* [TEKS]

<<<<

Pengalaman lain yang teringat bersama Yai Imam adalah biasanya yai memanggil pengurusnya secara berkala, untuk diberi doa-doa tambahan sebagai pengajaran rohani dan bekal kalau sudah pulang ke masyarakatnya. Di antara doa-doa yang di ijazahkan adalah beberapa hizib, sab’u al-munjiyat, awrad istighasah, beberapa shalawat, doa-doa untuk menyembuhkan orang sakit, doa untuk kesuksesan hidup, doa untuk mudah dalam rizki, mudah dalam belajar, doa kekebalan diri, doa untuk mencari jodoh, doa untuk menduduki sebuah jabatan, doa tolak sihir dan sebagainya. Beliau juga berpesan bahwa ketika di rumah nanti, setelah terjun di masyarakat kita pasti akan dihadapkan oleh problematika kehidupan yang komplek, maka amalkan doa-doa yang dijazahkan insyaaloh nanti akan membutuhkannya. Pelajaran yang dapat diambil adalah seorang santri tidak hanya mumpuni dalam hal ilmu-ilmu agama dhahir tetapi juga harus kuat dalam hal rohaniyahnya, batinnya. Supaya nanti ketika berada di masyarakat juga akan kuat untuk menghadapi godaan dan tantangan yang datangnya dari berbagai macam, dan latar belakang. Berhubungan dengan hal ini, pada tahun terjadinya kasus “Ninja” di Indonesia yang menteror para Kyai, suatu saat Kyai Imam tiba-tiba memanggil ke ndalem, sampai di sana saya diminta untuk membantu beliau untuk mengusap-usapkan rotan yang ada di teras rumah dengan air yang sudah disiapkan oleh Beliau, yang tujuannya adalah rotan itu dapat dijadikan sebagai senjata oleh orang-orang yang memegangnya. Tidak hanya itu saja pernah suatu hari saya diajak oleh Kyai Imam Yahya Mahrus, untuk mendampingi beliau untuk acara doa bersama, istighosah, ke daerah Bojonegoro. Di sana acaranya selain Istighosah, juga ijzahan, doa untuk pengisian badan para jamaah yang jumlahnya sekitar 2000-an, sebagai bekal menghadapi teror ninja yang lagi musim waktu itu.

>>>>

* [CUPLIKAN DATA]
<<<<

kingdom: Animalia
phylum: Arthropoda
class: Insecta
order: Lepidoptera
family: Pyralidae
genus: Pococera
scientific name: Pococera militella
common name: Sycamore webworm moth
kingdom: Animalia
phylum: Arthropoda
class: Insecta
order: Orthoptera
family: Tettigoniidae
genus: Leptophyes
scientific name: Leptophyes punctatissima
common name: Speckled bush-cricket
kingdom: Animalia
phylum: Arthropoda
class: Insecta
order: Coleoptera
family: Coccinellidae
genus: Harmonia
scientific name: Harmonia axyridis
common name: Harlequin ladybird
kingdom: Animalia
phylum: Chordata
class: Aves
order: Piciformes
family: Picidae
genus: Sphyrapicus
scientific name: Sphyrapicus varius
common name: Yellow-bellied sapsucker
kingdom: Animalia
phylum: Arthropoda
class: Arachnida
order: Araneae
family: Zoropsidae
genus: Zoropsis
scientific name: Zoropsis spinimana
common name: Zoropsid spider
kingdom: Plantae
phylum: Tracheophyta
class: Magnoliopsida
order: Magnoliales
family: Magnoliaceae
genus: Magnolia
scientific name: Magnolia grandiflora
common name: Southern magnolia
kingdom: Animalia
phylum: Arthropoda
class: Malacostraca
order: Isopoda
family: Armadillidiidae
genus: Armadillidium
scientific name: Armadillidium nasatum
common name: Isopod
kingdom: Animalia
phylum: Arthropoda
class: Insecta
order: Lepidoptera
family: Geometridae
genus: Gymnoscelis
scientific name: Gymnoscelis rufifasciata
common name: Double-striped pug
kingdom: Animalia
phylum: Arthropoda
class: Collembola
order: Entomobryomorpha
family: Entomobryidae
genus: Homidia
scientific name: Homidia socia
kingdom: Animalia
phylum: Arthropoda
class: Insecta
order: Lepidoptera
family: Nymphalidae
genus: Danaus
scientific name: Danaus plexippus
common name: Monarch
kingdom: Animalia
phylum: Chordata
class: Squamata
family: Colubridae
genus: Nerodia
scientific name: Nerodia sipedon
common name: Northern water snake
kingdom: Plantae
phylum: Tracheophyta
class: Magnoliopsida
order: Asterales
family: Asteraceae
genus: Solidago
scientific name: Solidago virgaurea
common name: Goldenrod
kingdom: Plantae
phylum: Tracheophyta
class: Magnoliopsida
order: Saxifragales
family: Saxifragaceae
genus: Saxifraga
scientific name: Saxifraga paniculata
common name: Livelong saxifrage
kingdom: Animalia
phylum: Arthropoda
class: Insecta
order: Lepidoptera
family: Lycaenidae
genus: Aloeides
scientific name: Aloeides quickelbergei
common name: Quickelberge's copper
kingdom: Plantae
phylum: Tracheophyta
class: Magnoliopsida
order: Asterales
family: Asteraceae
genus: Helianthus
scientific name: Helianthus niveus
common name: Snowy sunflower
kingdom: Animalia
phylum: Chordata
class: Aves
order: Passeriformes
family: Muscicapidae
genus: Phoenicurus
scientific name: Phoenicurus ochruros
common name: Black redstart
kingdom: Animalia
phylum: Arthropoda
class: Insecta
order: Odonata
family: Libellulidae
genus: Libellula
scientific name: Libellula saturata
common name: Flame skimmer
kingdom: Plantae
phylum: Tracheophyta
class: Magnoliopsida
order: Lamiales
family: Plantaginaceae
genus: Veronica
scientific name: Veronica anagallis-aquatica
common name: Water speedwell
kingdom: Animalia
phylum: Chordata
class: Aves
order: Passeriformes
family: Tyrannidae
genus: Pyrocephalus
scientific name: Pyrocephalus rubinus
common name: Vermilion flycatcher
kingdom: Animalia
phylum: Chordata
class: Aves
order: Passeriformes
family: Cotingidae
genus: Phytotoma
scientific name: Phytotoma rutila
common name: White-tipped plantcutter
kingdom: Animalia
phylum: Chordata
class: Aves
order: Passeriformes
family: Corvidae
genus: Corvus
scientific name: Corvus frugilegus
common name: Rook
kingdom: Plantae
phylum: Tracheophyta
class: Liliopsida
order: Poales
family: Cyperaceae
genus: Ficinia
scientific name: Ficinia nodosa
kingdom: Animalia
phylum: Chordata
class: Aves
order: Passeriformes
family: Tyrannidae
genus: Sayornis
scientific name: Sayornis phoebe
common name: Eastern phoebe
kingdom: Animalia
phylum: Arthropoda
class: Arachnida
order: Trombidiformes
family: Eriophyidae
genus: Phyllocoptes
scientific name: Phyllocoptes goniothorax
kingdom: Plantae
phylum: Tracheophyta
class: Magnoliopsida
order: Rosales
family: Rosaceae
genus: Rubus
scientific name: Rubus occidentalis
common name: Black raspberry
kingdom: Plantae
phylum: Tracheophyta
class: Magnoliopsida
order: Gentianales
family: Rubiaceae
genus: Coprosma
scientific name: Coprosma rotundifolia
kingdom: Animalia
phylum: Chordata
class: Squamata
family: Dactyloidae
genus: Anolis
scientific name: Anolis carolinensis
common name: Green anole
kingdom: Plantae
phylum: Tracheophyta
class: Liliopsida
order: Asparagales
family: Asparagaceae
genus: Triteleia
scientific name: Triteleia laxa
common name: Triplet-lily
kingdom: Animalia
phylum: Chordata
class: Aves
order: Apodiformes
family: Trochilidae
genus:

>>>>

* [TUGAS] Lanjutkan teks kenangan tentang Kyai Imam Yahya Mahrus mulai setelah kalimat terakhirnya. Daftar ini diambil dari sumber yang berbeda.

* [HASIL]
Cerita pengalaman lain bersama Kyai sebagai gambaran sifat beliau yang begitu perhatian kepada santri adalah saat keluarga saya mempunyai hajat, misalnya akad nikah adik saya Laylatul Fitriyah walaupun dalam keadaan payah tetap saja beliau menyempatkan hadir bersama Ibu Nyai ke Rumah, untuk memimpin acara akad nikah adik saya pada tahun 1999. Juga waktu tunangan saya tahun 2004, akad nikah, juga resepsi pernikahan saya, baik di rumah maupun di rumah istri, dihadiri oleh beliau, dan sempat menyempatkan diri untuk mengisi mauidhah pada waktu walimah al-ursy. Tidak hanya itu juga hadir dalam haul 1000 hari wafatnya mertua KH. Mahmud Hamzah, saat itu hadir pula KH. Idris Marzuki, KH. Ilham Nadhir, dan KH Halimi Turmudhi, KH Hasan Zamzami, dan Gus Melvin. Biasanya sebelum acara saat menyampaikan undangan ke ndalem, beliau selalu memberikan ijazah doa untuk kelancaran acara-acara yang saya punyai. Inilah cerminan sifat perhatian beliau kepada para santri tidak hanya saat masih di pesantren tetapi juga ketika sudah pulang ke rumah.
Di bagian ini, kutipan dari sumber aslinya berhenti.